=== Prompt 1 ===
Apart from Shepard himself, list every person named in the Jack Shepard text.
=== Prompt 2 ===
In the Jack Shepard text, what was his batting average with the Denver Bears?

=== Supplied text ===
^^^^^^^^

- Catcher
- Born: May 13, 1931 Clovis, California, U.S.
- Died: December 31, 1994 (aged 63) Atherton, California, U.S.
- Batted: RightThrew: Right

MLB debut
- June 19, 1953, for the Pittsburgh Pirates

Last MLB appearance
- September 30, 1956, for the Pittsburgh Pirates

MLB statistics
- Batting average: .260
- Home runs: 12
- Runs batted in: 75
- Stats at Baseball Reference

Teams
- Pittsburgh Pirates (1953–1956);

= Jack Shepard (baseball) =

American baseball player (1931–1994)

Jack Leroy Shepard (May 13, 1931 – December 31, 1994) was an American professional baseball player, a catcher, who became a successful businessman and philanthropist after retiring from baseball at age 25 following three full seasons in the Major Leagues.

A native of Clovis, California, the 6 ft 2 in, 195 lb Shepard attended Stanford University, graduating in 1953 after serving as the captain of the first Cardinal team (then nicknamed the Indians) to play in the College World Series. He signed with the Pittsburgh Pirates upon graduation on June 16 and made his Major League debut three days later against the St. Louis Cardinals at Sportsman's Park, substituting for starting catcher Mike Sandlock and singling in two at bats against Vinegar Bend Mizell. He also made two errors in the field. He spent part of the 1953 season in minor league baseball, playing in 84 games for the Denver Bears of the Class A Western League and batting .324, before returning to the Pirates for good from 1954–1956.

The Pirates of the mid-1950s were at one of the low ebbs of their history. Shepard's 1954–1956 clubs averaged 94 losses (against only 60 wins) per season. Despite their struggles, and his first-game jitters in 1953, Shepard gained a reputation as a stalwart defensive player, batted .304 in his first full season (when he was named Pirates' rookie of the year and selected to The Sporting News' all-rookie team) and became one of the team leaders. His 1956 manager, Bobby Bragan, said of him, "Shepard was the most intelligent catcher I've known. He handled pitchers well and could throw. He was good on plays at the plate. Fearless."

^^^^^^^^

=== Given entries ===
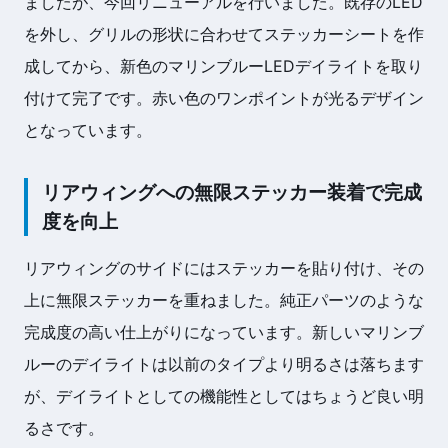
ましたが、今回リニューアルを行いました。既存のLED
を外し、グリルの形状に合わせてステッカーシートを作
成してから、新色のマリンブルーLEDデイライトを取り
付けて完了です。赤い色のワンポイントが光るデザイン
となっています。
リアウィングへの無限ステッカー装着で完成
度を向上
リアウィングのサイドにはステッカーを貼り付け、その
上に無限ステッカーを重ねました。純正パーツのような
完成度の高い仕上がりになっています。新しいマリンブ
ルーのデイライトは以前のタイプより明るさは落ちます
が、デイライトとしての機能性としてはちょうど良い明
るさです。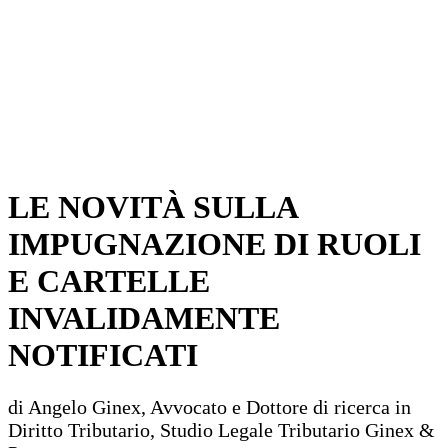
LE NOVITÀ SULLA
IMPUGNAZIONE DI RUOLI
E CARTELLE
INVALIDAMENTE
NOTIFICATI
di Angelo Ginex, Avvocato e Dottore di ricerca in
Diritto Tributario, Studio Legale Tributario Ginex &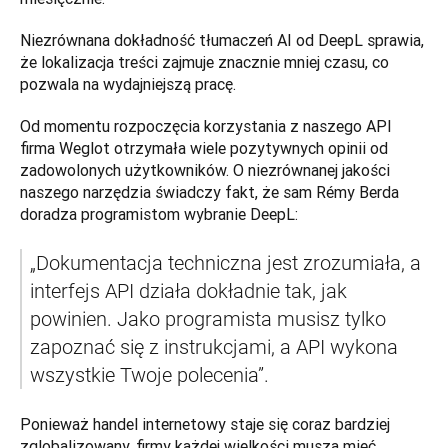
Niezrównana dokładność tłumaczeń AI od DeepL sprawia, 
że lokalizacja treści zajmuje znacznie mniej czasu, co 
pozwala na wydajniejszą pracę.   
Od momentu rozpoczęcia korzystania z naszego API 
firma Weglot otrzymała wiele pozytywnych opinii od 
zadowolonych użytkowników. O niezrównanej jakości 
naszego narzędzia świadczy fakt, że sam Rémy Berda 
doradza programistom wybranie DeepL: 
„Dokumentacja techniczna jest zrozumiała, a 
interfejs API działa dokładnie tak, jak 
powinien. Jako programista musisz tylko 
zapoznać się z instrukcjami, a API wykona 
wszystkie Twoje polecenia”. 
Ponieważ handel internetowy staje się coraz bardziej 
zglobalizowany, firmy każdej wielkości muszą mieć 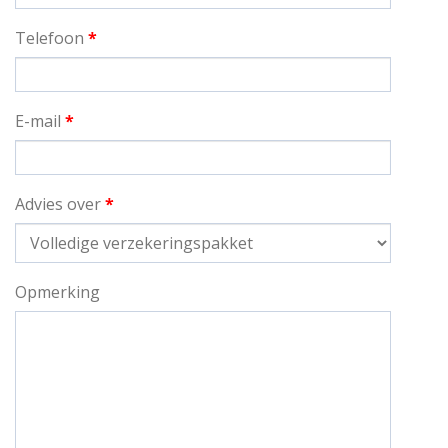
Telefoon
*
E-mail
*
Advies over
*
Opmerking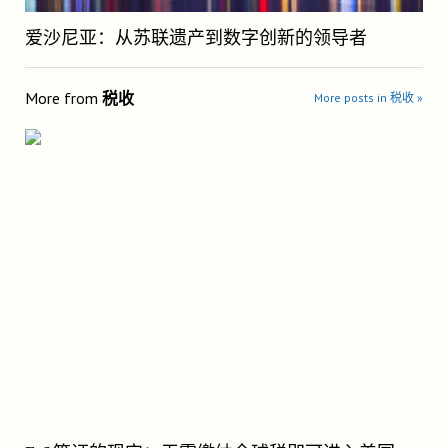
爱沙尼亚：从苏联遗产到数字创新的领导者
More from
税收
More posts in 税收 »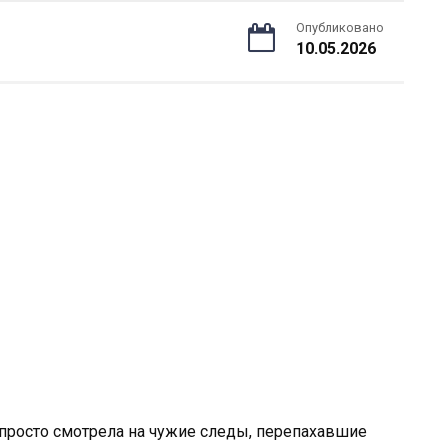
Опубликовано
10.05.2026
просто смотрела на чужие следы, перепахавшие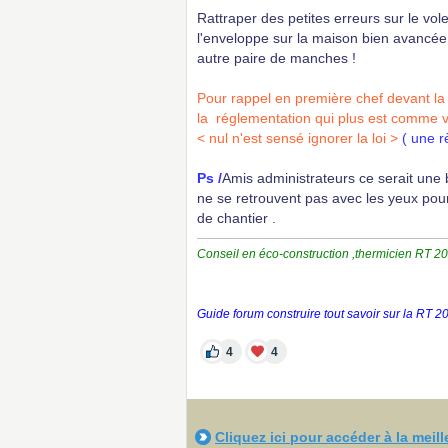
Rattraper des petites erreurs sur le vo
l'enveloppe sur la maison bien avancée 
autre paire de manches !
Pour rappel en première chef devant la l
la réglementation qui plus est comme v
< nul n'est sensé ignorer la loi >
( une r
Ps /
Amis administrateurs ce serait une 
ne se retrouvent pas avec les yeux pour
de chantier .
Conseil en éco-construction ,thermicien RT 
Guide forum construire tout savoir sur la RT 
4
4
Cliquez ici pour accéder à la meil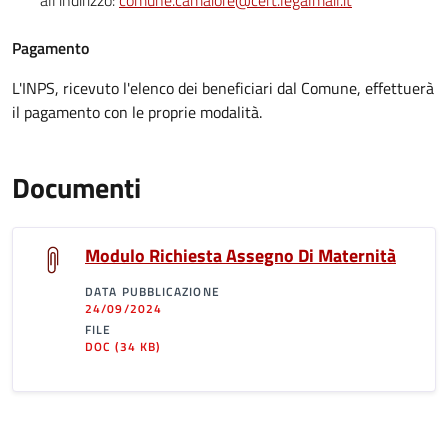
all'indirizzo:
comune.camaiore@cert.legalmail.it
Pagamento
L'INPS, ricevuto l'elenco dei beneficiari dal Comune, effettuerà
il pagamento con le proprie modalità.
Documenti
Modulo Richiesta Assegno Di Maternità
DATA PUBBLICAZIONE
24/09/2024
FILE
DOC
(34 KB)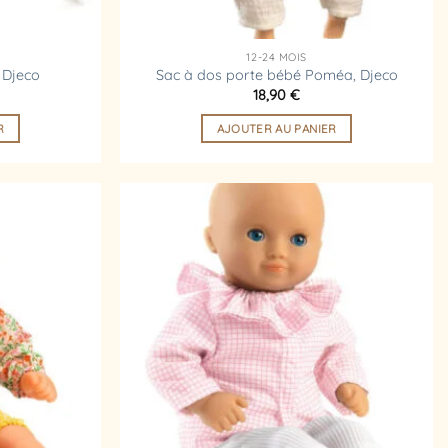
12-24 MOIS
 Djeco
Sac à dos porte bébé Poméa, Djeco
18,90
€
R
AJOUTER AU PANIER
Ajouter
Ajouter
à la
à la
liste
liste
d’envies
d’envies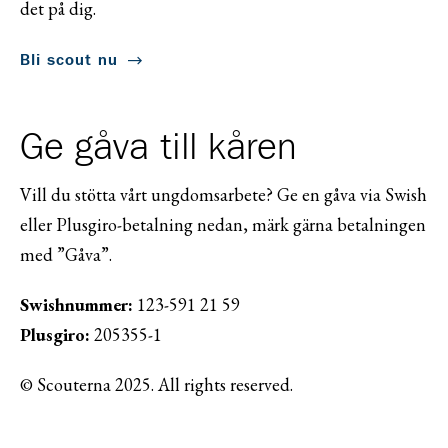
det på dig.
Bli scout nu
Ge gåva till kåren
Vill du stötta vårt ungdomsarbete? Ge en gåva via Swish
eller Plusgiro-betalning nedan, märk gärna betalningen
med ”Gåva”.
Swishnummer:
123-591 21 59
Plusgiro:
205355-1
© Scouterna 2025. All rights reserved.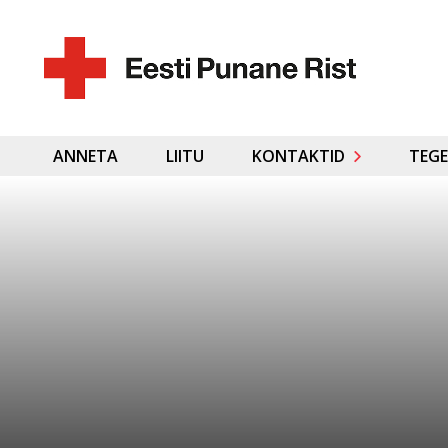
ANNETA
LIITU
KONTAKTID
TEGE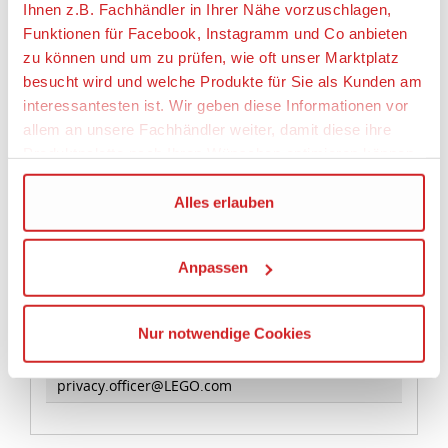
cm tief
Ihnen z.B. Fachhändler in Ihrer Nähe vorzuschlagen,
Funktionen für Facebook, Instagramm und Co anbieten
zu können und um zu prüfen, wie oft unser Marktplatz
besucht wird und welche Produkte für Sie als Kunden am
Artikeleigenschaften:
interessantesten ist. Wir geben diese Informationen vor
allem an unsere Fachhändler weiter, damit diese ihre
Anzahl Teile
Produktpalette nach Ihren Wünschen optimieren können.
29
Geeignetes Alter
Wir verwenden den Google Tag Manager um weitere
Alles erlauben
Ab 2 Jahre
Dienste einzubinden.
Anpassen
Angaben zur Produktsicherheit:
Wenn Sie auf „Alles erlauben“, klicken, werden ein Teil
Ihrer personenbezogener Daten in die USA übertragen.
Hersteller:
Genaueres finden Sie in unserer Datenschutzerklärung.
Nur notwendige Cookies
LEGO System A/S, Aastvej 1, 7190 Billund,
Die USA ist ein Drittland, dass nicht von einem
Dänemark, https://www.lego.com,
Angemessenheitsbeschluss der Europäischen
privacy.officer@LEGO.com
Kommission erfasst wird, und daher kein angemessenes
Schutzniveau für personenbezogene Daten bietet. Durch
die Verwendung von Standarddatenschutzklauseln in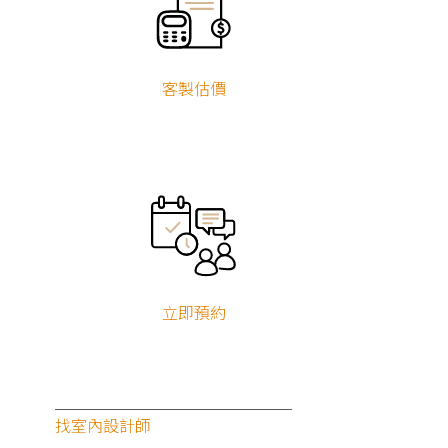
客製估價
立即預約
找室內設計師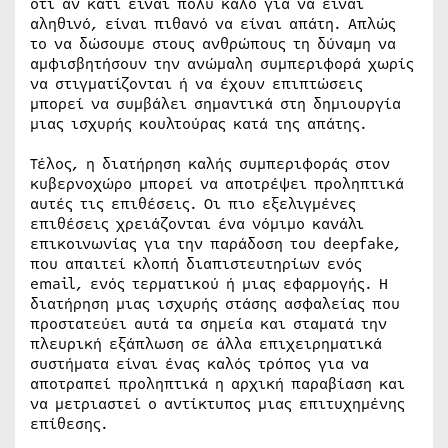
ότι αν κάτι είναι πολύ καλό για να είναι
αληθινό, είναι πιθανό να είναι απάτη. Απλώς
το να δώσουμε στους ανθρώπους τη δύναμη να
αμφισβητήσουν την ανώμαλη συμπεριφορά χωρίς
να στιγματίζονται ή να έχουν επιπτώσεις
μπορεί να συμβάλει σημαντικά στη δημιουργία
μιας ισχυρής κουλτούρας κατά της απάτης.
Τέλος, η διατήρηση καλής συμπεριφοράς στον
κυβερνοχώρο μπορεί να αποτρέψει προληπτικά
αυτές τις επιθέσεις. Οι πιο εξελιγμένες
επιθέσεις χρειάζονται ένα νόμιμο κανάλι
επικοινωνίας για την παράδοση του deepfake,
που απαιτεί κλοπή διαπιστευτηρίων ενός
email, ενός τερματικού ή μιας εφαρμογής. Η
διατήρηση μιας ισχυρής στάσης ασφαλείας που
προστατεύει αυτά τα σημεία και σταματά την
πλευρική εξάπλωση σε άλλα επιχειρηματικά
συστήματα είναι ένας καλός τρόπος για να
αποτραπεί προληπτικά η αρχική παραβίαση και
να μετριαστεί ο αντίκτυπος μιας επιτυχημένης
επίθεσης.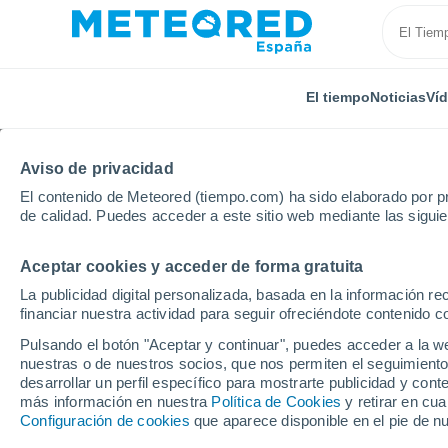
El tiempo
Noticias
Ví
Aviso de privacidad
El contenido de Meteored (tiempo.com) ha sido elaborado por pr
de calidad. Puedes acceder a este sitio web mediante las sigui
Aceptar cookies y acceder de forma gratuita
Inicio
Francia
Occitania
Alto Garona
Bagnè
La publicidad digital personalizada, basada en la información r
financiar nuestra actividad para seguir ofreciéndote contenido c
El Tiempo en Bagnère
Pulsando el botón "Aceptar y continuar", puedes acceder a la w
nuestras o de nuestros socios, que nos permiten el seguimiento
06:10
Lunes
desarrollar un perfil específico para mostrarte publicidad y co
más información en nuestra
Política de Cookies
y retirar en cu
Configuración de cookies
que aparece disponible en el pie de n
Nubes y claros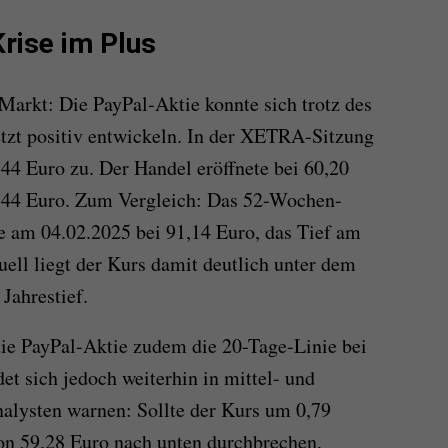
Krise im Plus
 Markt: Die PayPal-Aktie konnte sich trotz des
tzt positiv entwickeln. In der XETRA-Sitzung
,44 Euro zu. Der Handel eröffnete bei 60,20
0,44 Euro. Zum Vergleich: Das 52-Wochen-
e am 04.02.2025 bei 91,14 Euro, das Tief am
uell liegt der Kurs damit deutlich unter dem
Jahrestief.
die PayPal-Aktie zudem die 20-Tage-Linie bei
det sich jedoch weiterhin in mittel- und
nalysten warnen: Sollte der Kurs um 0,79
on 59,28 Euro nach unten durchbrechen,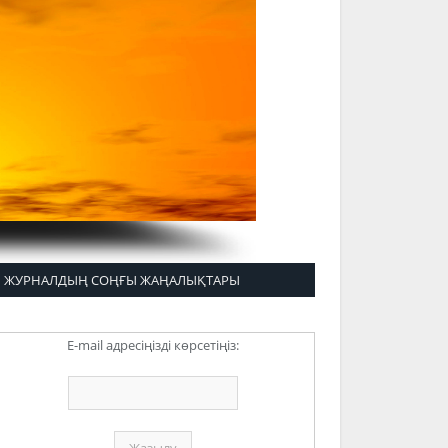
ЖУРНАЛДЫҢ СОҢҒЫ ЖАҢАЛЫҚТАРЫ
E-mail адресіңізді көрсетіңіз: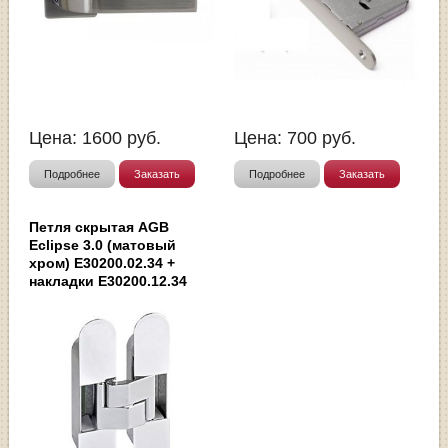
Цена:
1600
руб.
Цена:
700
руб.
Подробнее
Заказать
Подробнее
Заказать
Петля скрытая AGB
Eclipse 3.0 (матовый
хром) E30200.02.34 +
накладки E30200.12.34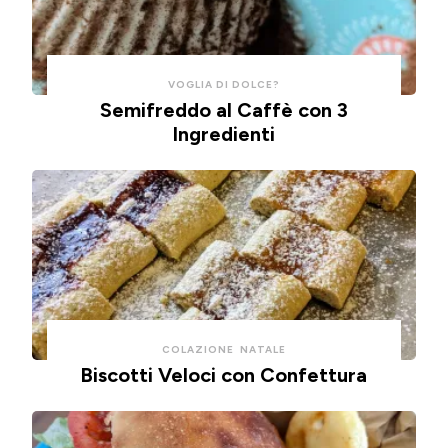
ad
aria.
VOGLIA DI DOLCE?
Semifreddo al Caffè con 3
Ingredienti
COLAZIONE
NATALE
Biscotti Veloci con Confettura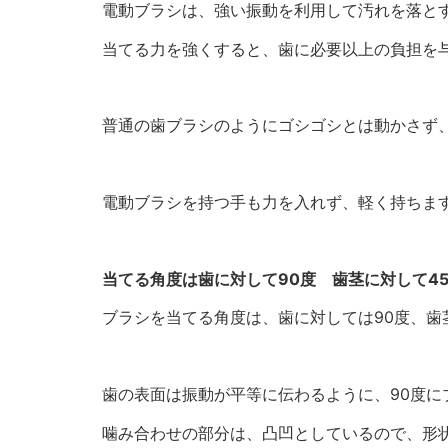
電動ブラシは、強い振動を利用して汚れを落と
当てる力を強くすると、歯に必要以上の負担を
普通の歯ブラシのようにゴシゴシとは動かさず
電動ブラシを持つ手も力を入れず、軽く持ちま
当てる角度は歯に対して90度 歯茎に対して4
ブラシを当てる角度は、歯に対しては90度、歯
歯の表面は振動が平等に伝わるように、90度に
噛み合わせの部分は、凸凹としているので、形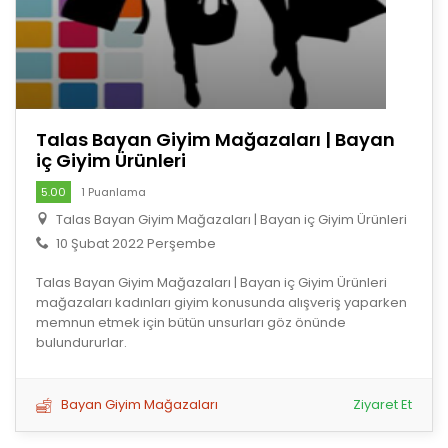
Talas Bayan Giyim Mağazaları | Bayan
iç Giyim Ürünleri
5.00
1 Puanlama
Talas Bayan Giyim Mağazaları | Bayan iç Giyim Ürünleri
10 Şubat 2022 Perşembe
Talas Bayan Giyim Mağazaları | Bayan iç Giyim Ürünleri
mağazaları kadınları giyim konusunda alışveriş yaparken
memnun etmek için bütün unsurları göz önünde
bulundururlar.
Bayan Giyim Mağazaları
Ziyaret Et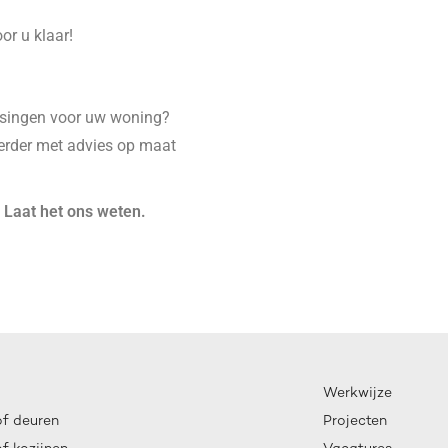
or u klaar!
ssingen voor uw woning?
erder met advies op maat
? Laat het ons weten.
Werkwijze
of deuren
Projecten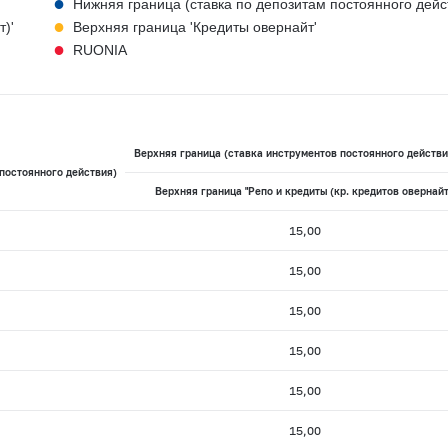
●
Нижняя граница (ставка по депозитам постоянного дейс
●
)'
Верхняя граница 'Кредиты овернайт'
●
RUONIA
Верхняя граница (ставка инструментов постоянного действи
постоянного действия)
Верхняя граница "Репо и кредиты (кр. кредитов овернайт
15,00
15,00
15,00
15,00
15,00
15,00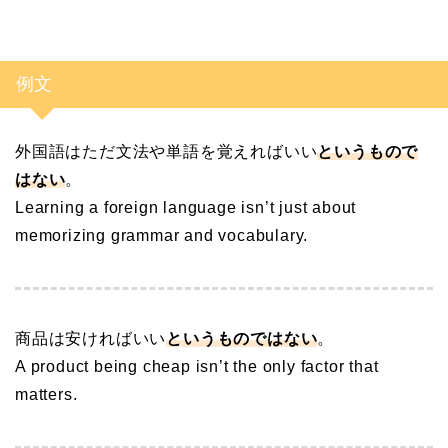
例文
外国語はただ文法や単語を覚えればいい
というもので
はない
。
Learning a foreign language isn’t just about
memorizing grammar and vocabulary.
商品は安ければいい
というものではない
。
A product being cheap isn’t the only factor that
matters.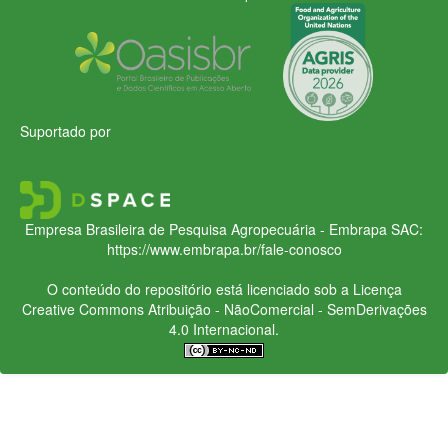
Suportado por
Empresa Brasileira de Pesquisa Agropecuária - Embrapa
SAC:
https://www.embrapa.br/fale-conosco
O conteúdo do repositório está licenciado sob a Licença
Creative Commons
Atribuição - NãoComercial - SemDerivações
4.0 Internacional.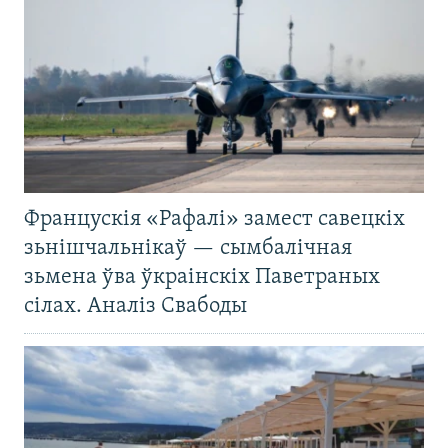
Францускія «Рафалі» замест савецкіх
зьнішчальнікаў — сымбалічная
зьмена ўва ўкраінскіх Паветраных
сілах. Аналіз Свабоды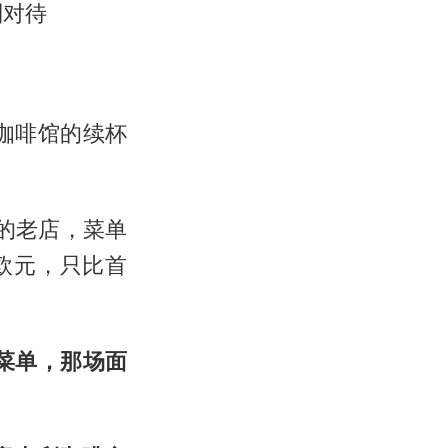
别对待
咖啡馆的续杯
历史的老店，菜单
2欧元，只比首
菜单，那场面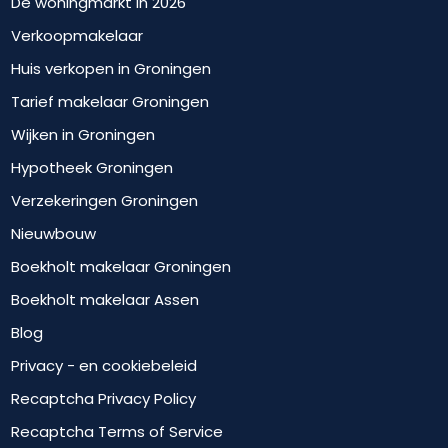
De woningmarkt in 2026
Verkoopmakelaar
Huis verkopen in Groningen
Tarief makelaar Groningen
Wijken in Groningen
Hypotheek Groningen
Verzekeringen Groningen
Nieuwbouw
Boekholt makelaar Groningen
Boekholt makelaar Assen
Blog
Privacy - en cookiebeleid
Recaptcha Privacy Policy
Recaptcha Terms of Service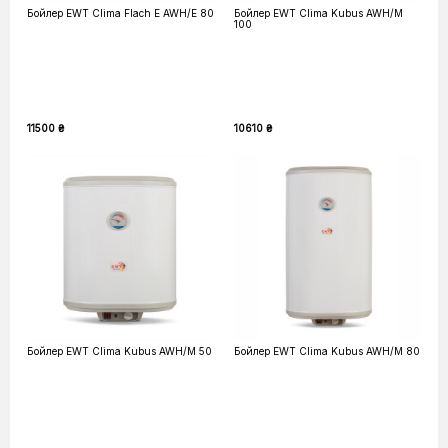
Бойлер EWT Clima Flach E AWH/E 80
Бойлер EWT Clima Kubus AWH/M
100
11500 ₴
10610 ₴
Бойлер EWT Clima Kubus AWH/M 50
Бойлер EWT Clima Kubus AWH/M 80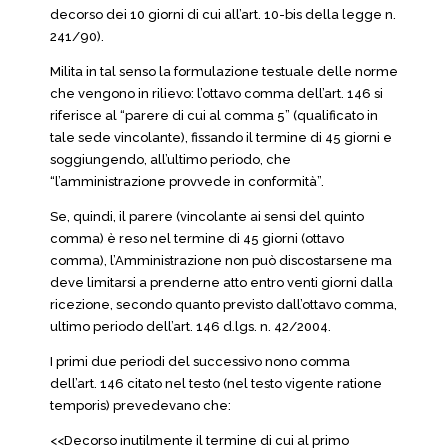
decorso dei 10 giorni di cui all’art. 10-bis della legge n.
241/90).
Milita in tal senso la formulazione testuale delle norme
che vengono in rilievo: l’ottavo comma dell’art. 146 si
riferisce al “parere di cui al comma 5” (qualificato in
tale sede vincolante), fissando il termine di 45 giorni e
soggiungendo, all’ultimo periodo, che
“l’amministrazione provvede in conformità”.
Se, quindi, il parere (vincolante ai sensi del quinto
comma) è reso nel termine di 45 giorni (ottavo
comma), l’Amministrazione non può discostarsene ma
deve limitarsi a prenderne atto entro venti giorni dalla
ricezione, secondo quanto previsto dall’ottavo comma,
ultimo periodo dell’art. 146 d.lgs. n. 42/2004.
I primi due periodi del successivo nono comma
dell’art. 146 citato nel testo (nel testo vigente ratione
temporis) prevedevano che:
<<Decorso inutilmente il termine di cui al primo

^^^^^^^^

=== Problem solution 1 ===
- Mike Sandlock
- Vinegar Bend Mizell
- Bobby Bragan

=== Problem solution 2 ===
.324